*Work task*
Unless it is a picture, every line from the start of the entries through the line with "pinky tip: (55, 176)" must be retyped exactly.

Saved data entries:
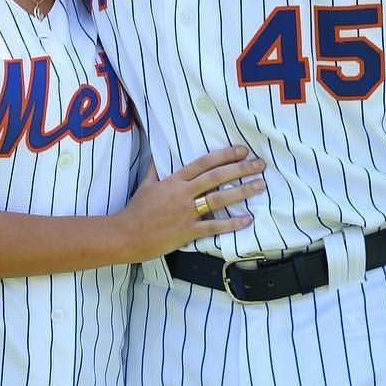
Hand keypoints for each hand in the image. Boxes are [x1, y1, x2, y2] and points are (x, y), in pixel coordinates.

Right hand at [119, 146, 265, 262]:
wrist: (125, 234)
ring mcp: (185, 212)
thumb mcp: (145, 184)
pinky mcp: (187, 231)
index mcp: (174, 180)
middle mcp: (182, 193)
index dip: (224, 155)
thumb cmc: (136, 210)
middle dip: (240, 169)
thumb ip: (155, 168)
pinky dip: (232, 223)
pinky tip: (248, 219)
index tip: (242, 151)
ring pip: (218, 198)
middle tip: (260, 164)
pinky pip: (214, 226)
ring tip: (260, 185)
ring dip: (242, 191)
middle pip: (216, 177)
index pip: (203, 163)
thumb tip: (156, 153)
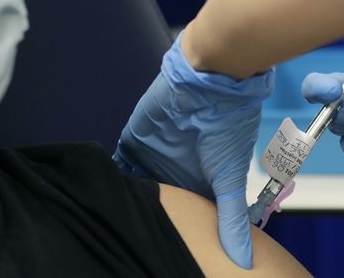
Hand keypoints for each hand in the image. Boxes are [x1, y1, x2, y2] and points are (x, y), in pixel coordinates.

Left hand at [114, 31, 273, 268]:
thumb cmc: (227, 128)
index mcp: (201, 183)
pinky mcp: (134, 144)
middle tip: (134, 247)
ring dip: (126, 203)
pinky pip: (118, 166)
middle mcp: (176, 172)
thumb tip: (243, 263)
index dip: (179, 232)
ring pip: (135, 189)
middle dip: (147, 221)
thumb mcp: (230, 180)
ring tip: (114, 229)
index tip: (167, 255)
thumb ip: (231, 220)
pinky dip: (110, 180)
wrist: (209, 83)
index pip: (188, 214)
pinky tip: (100, 199)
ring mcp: (153, 158)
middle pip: (158, 205)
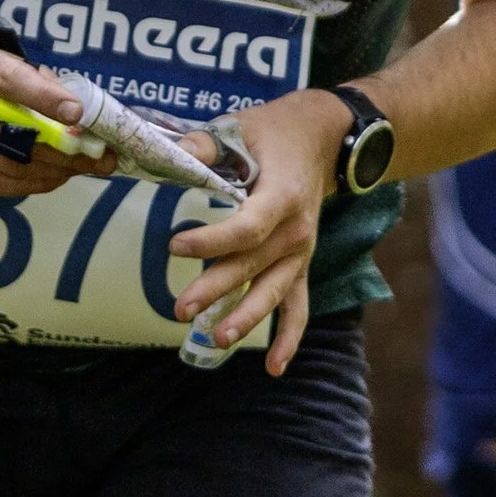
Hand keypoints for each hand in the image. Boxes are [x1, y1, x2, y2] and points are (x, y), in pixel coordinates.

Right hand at [0, 42, 124, 199]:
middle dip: (68, 150)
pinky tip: (55, 176)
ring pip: (18, 166)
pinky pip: (5, 186)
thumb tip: (83, 118)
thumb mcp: (8, 66)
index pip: (12, 81)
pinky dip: (37, 183)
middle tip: (101, 156)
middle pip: (21, 136)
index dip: (45, 98)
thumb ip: (43, 85)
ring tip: (84, 168)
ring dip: (58, 171)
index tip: (78, 113)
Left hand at [161, 87, 347, 376]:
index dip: (211, 240)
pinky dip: (289, 338)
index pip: (246, 228)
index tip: (174, 246)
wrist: (323, 139)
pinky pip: (298, 307)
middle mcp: (297, 231)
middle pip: (254, 265)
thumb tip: (172, 155)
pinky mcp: (299, 265)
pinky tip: (273, 367)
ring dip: (246, 318)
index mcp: (283, 195)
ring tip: (216, 339)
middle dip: (217, 289)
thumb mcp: (241, 128)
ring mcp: (301, 253)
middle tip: (179, 308)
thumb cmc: (273, 133)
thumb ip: (205, 145)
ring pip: (273, 292)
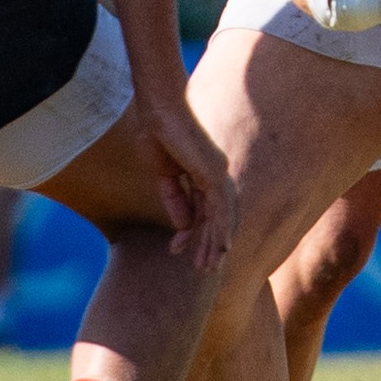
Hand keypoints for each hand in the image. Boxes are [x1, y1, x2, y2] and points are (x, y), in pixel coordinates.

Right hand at [135, 99, 234, 273]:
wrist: (157, 110)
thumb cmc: (157, 133)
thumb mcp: (164, 175)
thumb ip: (175, 199)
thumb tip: (185, 227)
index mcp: (203, 173)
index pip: (201, 211)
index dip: (190, 233)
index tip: (174, 250)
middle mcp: (216, 174)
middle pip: (217, 218)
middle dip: (209, 245)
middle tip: (204, 270)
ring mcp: (218, 173)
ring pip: (222, 218)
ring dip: (216, 245)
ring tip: (208, 269)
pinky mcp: (214, 173)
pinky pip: (221, 208)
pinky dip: (222, 230)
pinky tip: (222, 249)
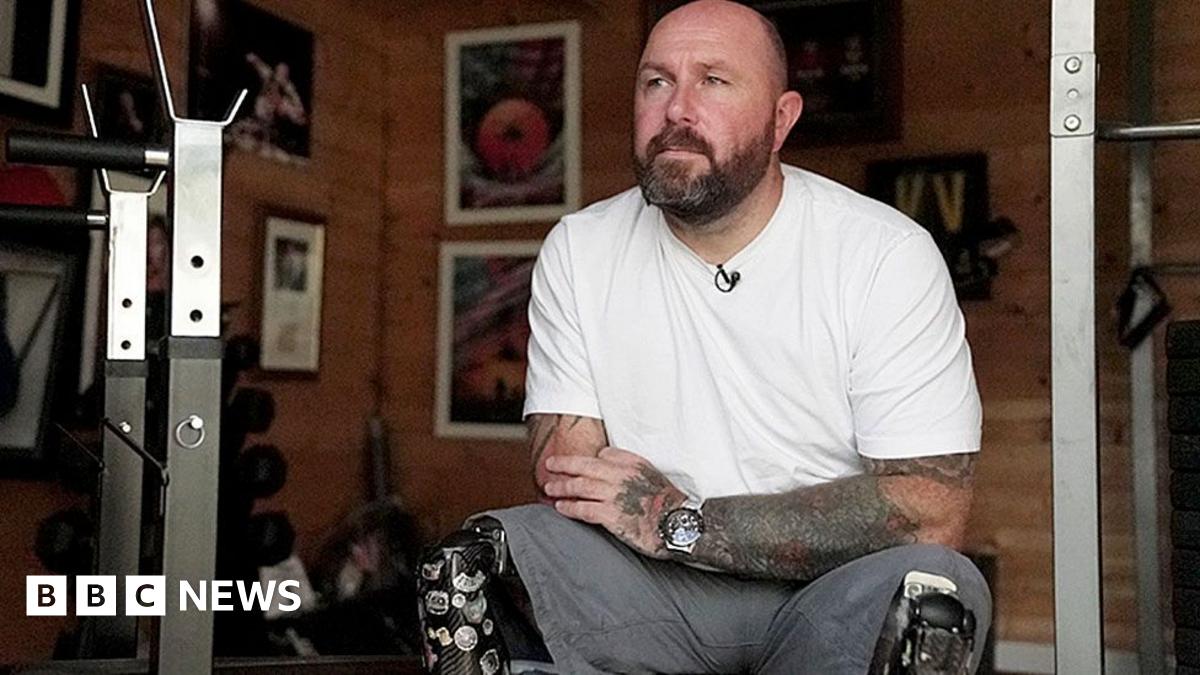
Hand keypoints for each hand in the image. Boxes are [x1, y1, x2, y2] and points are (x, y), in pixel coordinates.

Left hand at [543, 447, 686, 558]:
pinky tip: (561, 508)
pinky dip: (569, 508)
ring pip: (579, 486)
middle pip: (584, 466)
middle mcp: (621, 476)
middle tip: (550, 465)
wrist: (679, 524)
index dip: (587, 458)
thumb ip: (630, 465)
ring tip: (550, 488)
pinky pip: (583, 509)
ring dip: (562, 487)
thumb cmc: (669, 502)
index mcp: (632, 464)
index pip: (604, 454)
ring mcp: (614, 495)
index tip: (574, 461)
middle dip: (564, 465)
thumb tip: (608, 457)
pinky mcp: (611, 515)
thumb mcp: (652, 474)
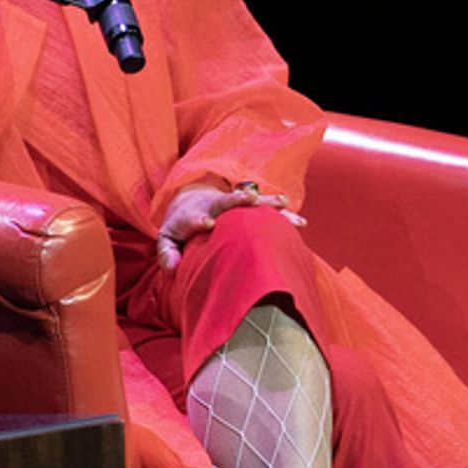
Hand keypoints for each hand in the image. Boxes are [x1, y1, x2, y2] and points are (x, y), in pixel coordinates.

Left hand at [155, 183, 305, 271]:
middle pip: (225, 201)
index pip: (194, 217)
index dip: (200, 220)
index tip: (207, 223)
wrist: (192, 200)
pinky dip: (283, 215)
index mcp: (192, 215)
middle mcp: (214, 206)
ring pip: (251, 202)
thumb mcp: (168, 239)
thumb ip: (167, 254)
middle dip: (237, 199)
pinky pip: (267, 210)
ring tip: (284, 204)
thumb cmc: (180, 227)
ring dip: (267, 202)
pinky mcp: (248, 208)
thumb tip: (172, 269)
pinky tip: (300, 222)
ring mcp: (233, 205)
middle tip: (250, 198)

*Response to this task*
Hand keypoints for each hand in the image. Boxes are [x1, y1, x2, y2] and points are (x, y), in pixel coordinates.

Right hand at [119, 146, 265, 262]:
wrist: (125, 234)
ring mcp: (185, 212)
thumb mcp: (145, 184)
pinky mcp: (187, 231)
index mcp: (174, 180)
middle mcp: (182, 193)
index dip: (224, 155)
thumb cmc: (136, 210)
middle dip: (240, 169)
thumb ip: (155, 168)
pinky dip: (232, 223)
pinky tip: (248, 219)
index tip: (242, 151)
ring pip: (218, 198)
middle tip: (260, 164)
pinky pip: (214, 226)
ring tip: (260, 185)
ring dip: (242, 191)
middle pip: (216, 177)
index pip: (203, 163)
thumb tip: (156, 153)
Hand keypoints for each hand in the image. Boxes are [x1, y1, x2, y2] and points are (x, y), in pixel coordinates.

Left hand at [114, 31, 273, 268]:
thumb cmc: (227, 128)
index mcp: (201, 183)
pinky mcp: (134, 144)
middle tip: (134, 247)
ring dip: (126, 203)
pinky pip: (118, 166)
middle mcp: (176, 172)
thumb tip: (243, 263)
index dip: (179, 232)
ring pip: (135, 189)
middle dip: (147, 221)
thumb mcp: (230, 180)
ring tip: (114, 229)
index tip: (167, 255)
thumb ip: (231, 220)
pinky dip: (110, 180)
wrist: (209, 83)
index pip: (188, 214)
pinky tip: (100, 199)
ring mcp: (153, 158)
middle pip: (158, 205)
Hand keypoints for each hand in the image. Boxes are [x1, y1, x2, y2] and points are (x, y), in pixel coordinates.

Right hand at [0, 42, 124, 199]:
middle dip: (68, 150)
pinky tip: (55, 176)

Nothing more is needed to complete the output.